Your presentation should include a slide deck and a demo.
Introduce and motivate of your project. What problem is it solving, and in what way? How is it different and better than current practice? This is often a single slide.
Demo your system. (This should occupy half, or a bit more, of your talk slot.) Focus on the operational use cases — how a user interacts with it — and highlight major accomplishments. If appropriate to make your demo more realistic, pre-populate any database or other data source with (possibly faked) data that a typical user would see.
(Appropriate only for an intermediate demo, not for the final release.) What additional features do you plan to complete before the final release?
Show your architecture. An architecture diagram has boxes and arrows. A bullet list of components is not an architecture. Don’t draw a diagram that is so detailed that the audience can not read the small text, or the audience doesn’t have time to absorb and appreciate all the detail.
Discuss anything that is interesting about your implementation approach.
Reflect on your experience. (This should be more than one slide and is a crucially important part of your presentation.) Discuss what you have changed from your initial plans, and what you have learned. What was surprising, that you didn’t initially expect? What advice do you wish you had had before you started, and what evidence would you have needed to heed that advice? Your reflection might touch on: open challenges and problems; your process and timeline; architecture and design; testing and tooling; and/or other topics.
Here are some examples of what you might discuss, especially for the final presentation:
Features and cuts: Did you complete the functionality and features in your original requirements document? What about the extra features (stretch goals) you listed? Did you add any additional features during the project that were not listed in your original requirements document? If you did not implement all features, why not? (For example, what features did you cut to help you complete the project in time, and why did you choose these to be cut? How much work do you estimate you saved by cutting these features?)
Roles and responsibilities: What ended up being your team members’ current roles? How does this differ from your original expectations and specifications?
Process and timeline: Did you change your software developement process model? What occupied the majority of each team member’s time and workload? How does this differ from your original expectations and specifications? Where did you spend too much time, and why? Where did you spend too little time, and why?
Testing and tooling: How much time did you spend on testing; how much time did you spend on code reviews? Would you increase or decrease the amount of time spent on each, and why? What issues (bugs, invalid assumptions, etc.) did the peer-review process reveal? What aspect of your development process would you change to identify and address issue earlier in the future?
Planning and estimates: Briefly contrast what you ended up doing with your original plan and estimates. For example, your weekly progress reports and the version control logs are a good starting point for determining how each member has actually spent their time and how long it took to implement each feature — these may be very different from your original estimates. You will not be graded on your original estimates, nor on whether your overall development process matches the one described in your original specification.
Further requirements:
Each group member must participate in some way in the presentation.

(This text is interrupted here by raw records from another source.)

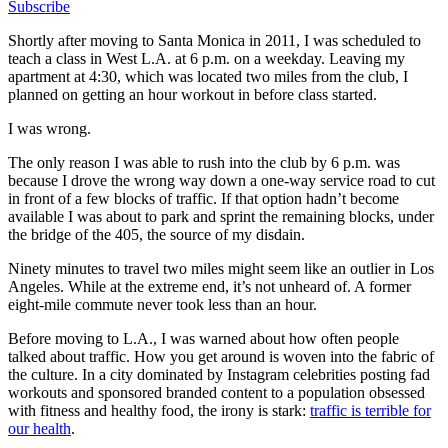
Subscribe
Shortly after moving to Santa Monica in 2011, I was scheduled to
teach a class in West L.A. at 6 p.m. on a weekday. Leaving my
apartment at 4:30, which was located two miles from the club, I
planned on getting an hour workout in before class started.
I was wrong.
The only reason I was able to rush into the club by 6 p.m. was
because I drove the wrong way down a one-way service road to cut
in front of a few blocks of traffic. If that option hadn’t become
available I was about to park and sprint the remaining blocks, under
the bridge of the 405, the source of my disdain.
Ninety minutes to travel two miles might seem like an outlier in Los
Angeles. While at the extreme end, it’s not unheard of. A former
eight-mile commute never took less than an hour.
Before moving to L.A., I was warned about how often people
talked about traffic. How you get around is woven into the fabric of
the culture. In a city dominated by Instagram celebrities posting fad
workouts and sponsored branded content to a population obsessed
with fitness and healthy food, the irony is stark:
traffic is terrible for
our health
.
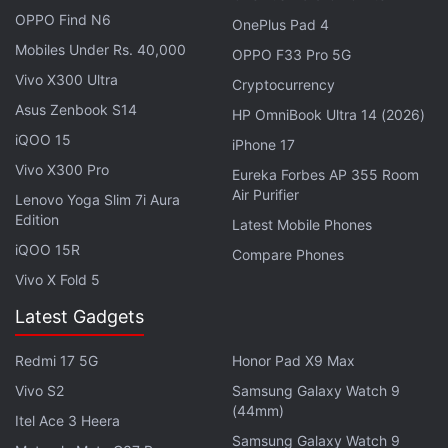
OPPO Find N6
OnePlus Pad 4
Mobiles Under Rs. 40,000
OPPO F33 Pro 5G
Vivo X300 Ultra
Cryptocurrency
Asus Zenbook S14
HP OmniBook Ultra 14 (2026)
iQOO 15
iPhone 17
Vivo X300 Pro
Eureka Forbes AP 355 Room
Air Purifier
Lenovo Yoga Slim 7i Aura
Edition
Latest Mobile Phones
iQOO 15R
Compare Phones
Vivo X Fold 5
Latest Gadgets
iPhone Production in India Reaches $10
Billion Milestone
Redmi 17 5G
Honor Pad X9 Max
Apple's security camera system could offer notifications
Vivo S2
Samsung Galaxy Watch 9
Photo Credit: USPTO/ Apple
(44mm)
Itel Ace 3 Heera
Advertisement
Samsung Galaxy Watch 9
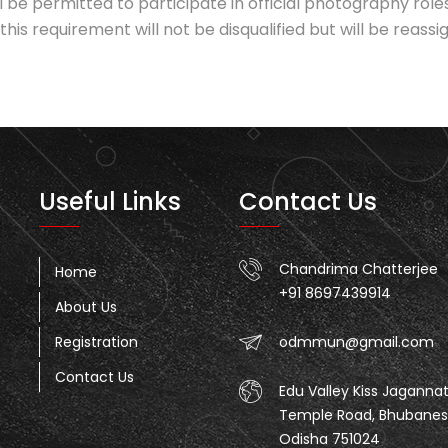
l be permitted to participate in official photography r
his requirement will not be disqualified but will be reass
Useful Links
Contact Us
Chandrima Chatterjee
Home
+91 8697439914
About Us
Registration
odmmun@gmail.com
Contact Us
Edu Valley Kiss Jaganna
Temple Road, Bhubanes
Odisha 751024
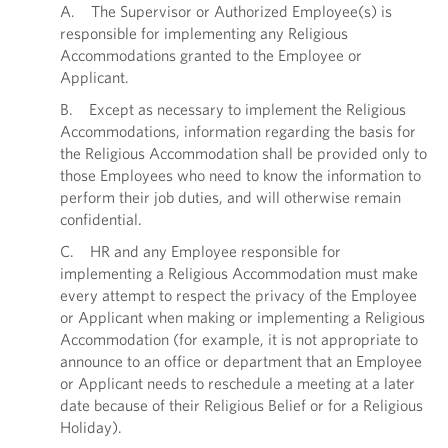
A. The Supervisor or Authorized Employee(s) is
responsible for implementing any Religious
Accommodations granted to the Employee or
Applicant.
B. Except as necessary to implement the Religious
Accommodations, information regarding the basis for
the Religious Accommodation shall be provided only to
those Employees who need to know the information to
perform their job duties, and will otherwise remain
confidential.
C. HR and any Employee responsible for
implementing a Religious Accommodation must make
every attempt to respect the privacy of the Employee
or Applicant when making or implementing a Religious
Accommodation (for example, it is not appropriate to
announce to an office or department that an Employee
or Applicant needs to reschedule a meeting at a later
date because of their Religious Belief or for a Religious
Holiday).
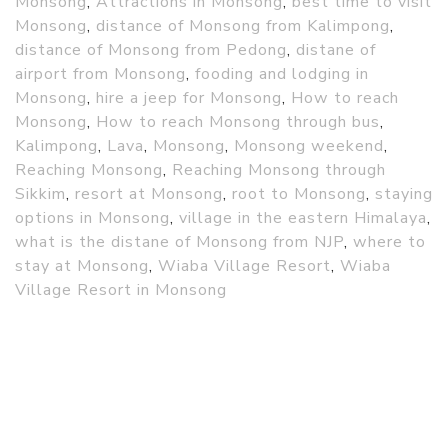
Monsong
,
Attractions in Monsong
,
best time to visit
Monsong
,
distance of Monsong from Kalimpong
,
distance of Monsong from Pedong
,
distane of
airport from Monsong
,
fooding and lodging in
Monsong
,
hire a jeep for Monsong
,
How to reach
Monsong
,
How to reach Monsong through bus
,
Kalimpong
,
Lava
,
Monsong
,
Monsong weekend
,
Reaching Monsong
,
Reaching Monsong through
Sikkim
,
resort at Monsong
,
root to Monsong
,
staying
options in Monsong
,
village in the eastern Himalaya
,
what is the distane of Monsong from NJP
,
where to
stay at Monsong
,
Wiaba Village Resort
,
Wiaba
Village Resort in Monsong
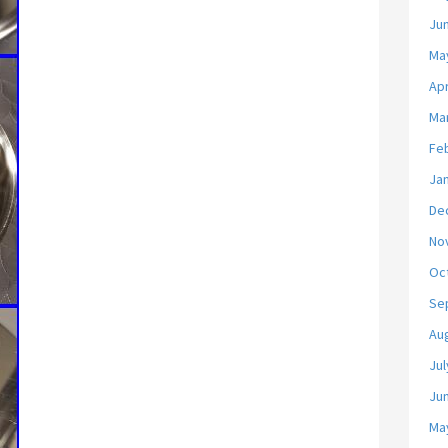
Ju
Ma
Apr
Ma
Fe
Ja
De
No
Oc
Se
Au
Jul
Ju
Ma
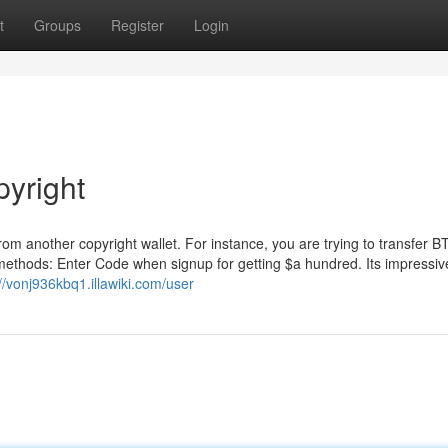
t
Groups
Register
Login
pyright
from another copyright wallet. For instance, you are trying to transfer 
methods: Enter Code when signup for getting $a hundred. Its impressiv
://vonj936kbq1.illawiki.com/user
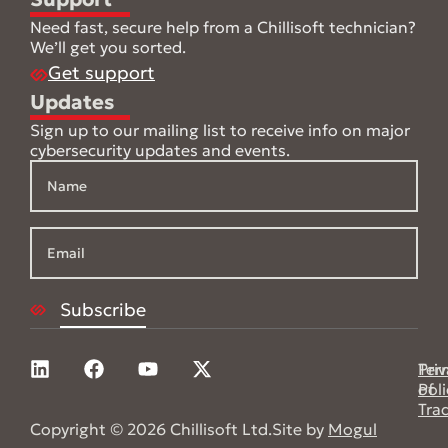
Need fast, secure help from a Chillisoft technician?
We’ll get you sorted.
Get support
Updates
Sign up to our mailing list to receive info on major
cybersecurity updates and events.
Pri
Ter
Poli
of
Tra
Copyright © 2026 Chillisoft Ltd.
Site by
Mogul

You must submit a document, or add to your current one, that addresses the reflection questions, most likely in more detail than your presentation. A good way to create your presentation is to brainstorm everything that you might say in reflection, then choose the most important ones to present. The others can just be in the document. (Your documents should already include your updated architecture and implementation approach.)
Don’t waste time on anything that is obvious or that could be said identically by other teams. For example, which unit testing framework you are using is not very interesting, if you have chosen one of the most commonly cited ones on the web. As another example, don’t say in your reflection just that “We had some teammate communication problems at the beginning, but then we met more frequently and resolved them” or “We had trouble coming up to speed on the X framework.” Those statements could be said by almost any team. Instead, be more specific about concrete problems and actions.
Your time in the presentation is limited. Focus on the most important or interesting issues. Don’t waste time on minor details.
No slide should be a wall of text. You should use a large font, and your slides should be telegraphic, making the main points without being full sentences. If you write a lot of text, then the audience has to decide between reading the text and listening to your spiel. Either way, the audience will miss information and your presentation will not be as effective as it should be.
As always, the first slide or top of a document should include all team members’ full names.